For a full description of the d2/d4 burflags and how to use them, See KB 290762.
Troubleshooting journal_wrap errors on Sysvol and DFS replica setshttp://support.microsoft.com/kb/292438
Using the BurFlags registry key to reinitialize File Replication Service replica setshttp://support.microsoft.com/kb/290762
How to rebuild the SYSVOL tree and its content in a domainhttp://support.microsoft.com/kb/315457
Monitoring and Troubleshooting the File Replication Servicehttp://www.microsoft.com/windowsserver2003/technologies/storage/dfs/tshootfrs.mspx
Why is placing the Sysvol directory on a separate partition a good practice?http://www.microsoft.com/technet/abouttn/flash/tips/tips_091404.mspx
Why is placing the Sysvol directory on a separate partition a good practice?
Troubleshooting File Replication Servicehttp://technet.microsoft.com/en-us/library/bb727056.aspx
Troubleshooting File Replication Service
Great reading Instan!
Thanks for bringing this up with a good example :)

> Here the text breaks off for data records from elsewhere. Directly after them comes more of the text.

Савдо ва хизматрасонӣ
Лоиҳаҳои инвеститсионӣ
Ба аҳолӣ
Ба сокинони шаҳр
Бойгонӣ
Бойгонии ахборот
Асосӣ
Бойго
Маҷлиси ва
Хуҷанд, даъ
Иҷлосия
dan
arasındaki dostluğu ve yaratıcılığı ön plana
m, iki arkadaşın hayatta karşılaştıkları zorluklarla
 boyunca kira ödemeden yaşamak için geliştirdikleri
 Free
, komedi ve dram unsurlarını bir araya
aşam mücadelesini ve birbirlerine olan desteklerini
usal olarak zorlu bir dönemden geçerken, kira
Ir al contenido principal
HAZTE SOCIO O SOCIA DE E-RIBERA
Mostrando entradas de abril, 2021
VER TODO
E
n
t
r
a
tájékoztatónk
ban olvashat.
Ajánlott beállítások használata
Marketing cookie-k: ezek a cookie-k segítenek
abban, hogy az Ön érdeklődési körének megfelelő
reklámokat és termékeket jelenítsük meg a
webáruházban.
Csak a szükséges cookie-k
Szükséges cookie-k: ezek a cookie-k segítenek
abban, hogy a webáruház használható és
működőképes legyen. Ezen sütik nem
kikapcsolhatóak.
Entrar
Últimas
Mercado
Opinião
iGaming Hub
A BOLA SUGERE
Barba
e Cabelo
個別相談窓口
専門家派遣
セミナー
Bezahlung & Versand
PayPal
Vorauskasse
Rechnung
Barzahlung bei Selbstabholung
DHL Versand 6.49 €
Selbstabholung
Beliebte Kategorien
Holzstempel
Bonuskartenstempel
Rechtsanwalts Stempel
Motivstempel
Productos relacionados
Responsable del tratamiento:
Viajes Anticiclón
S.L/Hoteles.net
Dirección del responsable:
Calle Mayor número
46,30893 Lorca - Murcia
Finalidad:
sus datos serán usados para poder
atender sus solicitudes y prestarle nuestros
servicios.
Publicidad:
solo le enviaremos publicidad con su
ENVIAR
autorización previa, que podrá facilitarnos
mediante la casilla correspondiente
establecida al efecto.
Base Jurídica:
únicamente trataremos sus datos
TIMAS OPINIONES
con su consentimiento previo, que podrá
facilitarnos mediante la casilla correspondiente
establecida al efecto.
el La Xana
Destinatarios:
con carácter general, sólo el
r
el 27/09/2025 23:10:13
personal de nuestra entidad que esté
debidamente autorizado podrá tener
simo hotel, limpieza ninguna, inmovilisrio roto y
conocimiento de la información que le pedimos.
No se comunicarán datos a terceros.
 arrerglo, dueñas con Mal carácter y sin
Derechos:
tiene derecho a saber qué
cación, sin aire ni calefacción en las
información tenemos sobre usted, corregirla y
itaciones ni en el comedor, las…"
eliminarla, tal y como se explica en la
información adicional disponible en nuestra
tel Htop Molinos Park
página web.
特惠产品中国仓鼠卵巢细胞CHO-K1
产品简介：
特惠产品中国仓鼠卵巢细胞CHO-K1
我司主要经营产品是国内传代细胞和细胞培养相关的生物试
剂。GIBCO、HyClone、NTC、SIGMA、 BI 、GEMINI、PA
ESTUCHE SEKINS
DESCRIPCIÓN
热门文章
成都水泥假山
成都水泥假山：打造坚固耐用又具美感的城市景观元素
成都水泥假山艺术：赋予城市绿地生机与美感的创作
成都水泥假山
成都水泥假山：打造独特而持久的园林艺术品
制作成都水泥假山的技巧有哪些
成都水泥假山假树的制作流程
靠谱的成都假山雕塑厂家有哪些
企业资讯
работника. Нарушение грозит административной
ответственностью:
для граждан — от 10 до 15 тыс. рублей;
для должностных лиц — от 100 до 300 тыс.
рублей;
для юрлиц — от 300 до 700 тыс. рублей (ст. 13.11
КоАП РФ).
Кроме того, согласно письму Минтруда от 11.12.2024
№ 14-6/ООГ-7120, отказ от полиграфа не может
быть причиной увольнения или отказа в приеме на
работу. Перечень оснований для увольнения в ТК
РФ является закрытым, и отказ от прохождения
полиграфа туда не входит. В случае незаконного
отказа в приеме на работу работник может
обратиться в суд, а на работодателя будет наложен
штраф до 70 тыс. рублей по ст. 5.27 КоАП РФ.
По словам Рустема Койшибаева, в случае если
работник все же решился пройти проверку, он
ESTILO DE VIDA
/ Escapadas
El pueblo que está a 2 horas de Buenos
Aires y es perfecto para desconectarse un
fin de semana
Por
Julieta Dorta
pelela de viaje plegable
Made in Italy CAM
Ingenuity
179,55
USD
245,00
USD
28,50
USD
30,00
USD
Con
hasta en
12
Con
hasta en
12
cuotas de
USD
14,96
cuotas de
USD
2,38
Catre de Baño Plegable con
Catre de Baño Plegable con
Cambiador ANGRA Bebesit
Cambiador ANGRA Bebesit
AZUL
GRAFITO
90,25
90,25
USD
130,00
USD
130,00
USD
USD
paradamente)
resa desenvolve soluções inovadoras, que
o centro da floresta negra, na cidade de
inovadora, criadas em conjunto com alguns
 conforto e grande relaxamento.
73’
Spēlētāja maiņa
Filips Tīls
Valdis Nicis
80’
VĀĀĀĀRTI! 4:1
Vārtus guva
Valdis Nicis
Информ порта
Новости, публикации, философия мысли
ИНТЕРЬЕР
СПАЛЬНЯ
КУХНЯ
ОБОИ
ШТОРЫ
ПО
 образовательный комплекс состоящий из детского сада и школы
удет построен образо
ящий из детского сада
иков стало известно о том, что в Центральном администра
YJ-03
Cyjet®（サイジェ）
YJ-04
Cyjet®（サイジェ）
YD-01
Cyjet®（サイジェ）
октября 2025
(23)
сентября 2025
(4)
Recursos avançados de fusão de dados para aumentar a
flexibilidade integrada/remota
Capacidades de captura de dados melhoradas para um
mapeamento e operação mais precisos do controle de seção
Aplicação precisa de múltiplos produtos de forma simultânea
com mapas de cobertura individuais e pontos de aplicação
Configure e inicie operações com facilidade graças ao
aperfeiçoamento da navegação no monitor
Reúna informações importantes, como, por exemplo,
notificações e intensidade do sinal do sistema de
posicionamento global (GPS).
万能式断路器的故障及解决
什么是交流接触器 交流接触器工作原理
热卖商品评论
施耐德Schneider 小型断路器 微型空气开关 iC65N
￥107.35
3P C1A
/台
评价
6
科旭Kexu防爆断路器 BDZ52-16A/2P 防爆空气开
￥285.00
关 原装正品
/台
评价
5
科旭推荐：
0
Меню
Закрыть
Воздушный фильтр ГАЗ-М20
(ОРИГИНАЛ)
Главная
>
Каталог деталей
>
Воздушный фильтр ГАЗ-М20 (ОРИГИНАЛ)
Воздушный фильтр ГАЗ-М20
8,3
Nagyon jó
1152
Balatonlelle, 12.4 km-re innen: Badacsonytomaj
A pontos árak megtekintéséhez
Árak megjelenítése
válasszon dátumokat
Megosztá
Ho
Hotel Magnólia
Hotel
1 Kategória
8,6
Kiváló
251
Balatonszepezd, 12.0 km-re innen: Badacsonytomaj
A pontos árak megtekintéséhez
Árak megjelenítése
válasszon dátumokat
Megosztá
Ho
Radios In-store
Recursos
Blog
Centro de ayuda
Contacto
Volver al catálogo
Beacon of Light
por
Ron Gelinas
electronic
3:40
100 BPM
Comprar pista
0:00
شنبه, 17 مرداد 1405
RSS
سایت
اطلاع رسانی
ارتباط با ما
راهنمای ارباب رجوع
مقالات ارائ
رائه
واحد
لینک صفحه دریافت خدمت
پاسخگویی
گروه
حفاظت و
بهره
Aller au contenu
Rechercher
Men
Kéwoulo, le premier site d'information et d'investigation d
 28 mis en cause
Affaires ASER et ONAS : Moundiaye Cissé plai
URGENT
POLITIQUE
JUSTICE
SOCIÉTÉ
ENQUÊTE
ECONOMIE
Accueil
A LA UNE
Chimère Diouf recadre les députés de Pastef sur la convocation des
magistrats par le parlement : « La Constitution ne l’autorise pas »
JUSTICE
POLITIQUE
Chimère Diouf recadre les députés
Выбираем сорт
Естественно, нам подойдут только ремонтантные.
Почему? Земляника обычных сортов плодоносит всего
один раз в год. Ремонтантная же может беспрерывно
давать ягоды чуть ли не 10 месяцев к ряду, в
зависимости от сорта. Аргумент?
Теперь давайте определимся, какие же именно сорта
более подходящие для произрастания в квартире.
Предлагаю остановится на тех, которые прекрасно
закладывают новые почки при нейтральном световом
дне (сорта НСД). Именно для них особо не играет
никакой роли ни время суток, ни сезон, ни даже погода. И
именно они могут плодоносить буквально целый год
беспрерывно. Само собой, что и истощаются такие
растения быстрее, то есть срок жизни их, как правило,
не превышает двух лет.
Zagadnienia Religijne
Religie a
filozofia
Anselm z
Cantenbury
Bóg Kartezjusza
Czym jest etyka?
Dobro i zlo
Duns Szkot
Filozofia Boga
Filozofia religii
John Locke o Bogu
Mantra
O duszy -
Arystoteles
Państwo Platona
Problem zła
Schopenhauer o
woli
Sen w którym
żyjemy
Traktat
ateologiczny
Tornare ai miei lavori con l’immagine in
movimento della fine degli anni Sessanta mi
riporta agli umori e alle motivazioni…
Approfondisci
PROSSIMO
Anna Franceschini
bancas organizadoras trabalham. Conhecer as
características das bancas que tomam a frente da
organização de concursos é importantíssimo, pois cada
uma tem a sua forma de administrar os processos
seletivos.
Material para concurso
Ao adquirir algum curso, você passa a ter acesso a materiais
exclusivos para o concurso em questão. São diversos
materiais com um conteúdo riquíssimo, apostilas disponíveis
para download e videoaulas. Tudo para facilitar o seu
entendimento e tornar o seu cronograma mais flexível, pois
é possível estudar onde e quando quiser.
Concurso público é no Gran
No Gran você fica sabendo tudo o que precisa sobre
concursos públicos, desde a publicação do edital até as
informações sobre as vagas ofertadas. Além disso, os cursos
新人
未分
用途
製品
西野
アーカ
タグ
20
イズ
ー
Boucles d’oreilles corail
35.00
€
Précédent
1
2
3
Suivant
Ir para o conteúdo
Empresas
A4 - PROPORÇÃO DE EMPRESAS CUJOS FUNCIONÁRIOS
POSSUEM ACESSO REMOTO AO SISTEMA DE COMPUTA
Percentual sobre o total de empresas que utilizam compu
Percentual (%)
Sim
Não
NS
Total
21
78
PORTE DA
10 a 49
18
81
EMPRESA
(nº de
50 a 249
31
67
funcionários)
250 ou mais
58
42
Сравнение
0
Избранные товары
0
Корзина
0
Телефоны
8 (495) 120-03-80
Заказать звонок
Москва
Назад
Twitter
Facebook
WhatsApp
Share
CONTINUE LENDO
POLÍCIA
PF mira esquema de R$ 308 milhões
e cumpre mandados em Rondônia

If one of the DC's is in Journal Wrap and you set the registry key to D2. Do you have to set the D4 key to a healty DC, or will it just start pulling automatically from a inbound partner?
If you set the d2 key the DC will dump it's current Sysvol contents into the pre-existing folder and start replicating new content from one of its FRS replication partners.
You should *never* set the d4 key on a DC unless you're doing a domain-wide authoritative restore of Sysvol on all DC's and then *only* on the one which you pick to be the master while all the others must have d2 set and FRS stopped until the d4 operation is fully completed (i.e. the DC has shared out Sysvol again by itself).
The full steps are in KB 290762, it's critical that you read it in full before considering any d2/d4 operation.
Journal Wrap issue is clear now ....................... Thanks You Very Much
This is great. Thanks.
I want to Test the scenario on the Windows 2008 R2 DC's.
So i want to produce the Scenario of JRNL_WRAP in test DC's, Please how can i proceed. ?
How much changes i need to make post stopping the FR service on DC?
please suggest :)
welllll....if you REALLY want to break your FRS for testing purposes then you can set 'Ntfs Journal size in MB' to a low value - the 8 Mb minimum for example, reboot the DC and then stop the FRS service and loop a file creation script or app for a couple of minutes or so (see support.microsoft.com/.../292438 for details on the key).
Please make sure you only do this in a test lab....
Great article, thanks!
This is the great article. I have one query though.. I just gave an interview on AD. Interviewer asked me about journal wrap. I just explained him the same. But he asked me question that if server has one application which makes 16000 ntfs entries (e.g creating folders) and deleting it after 2-3 mins. Will it go in journal wrap?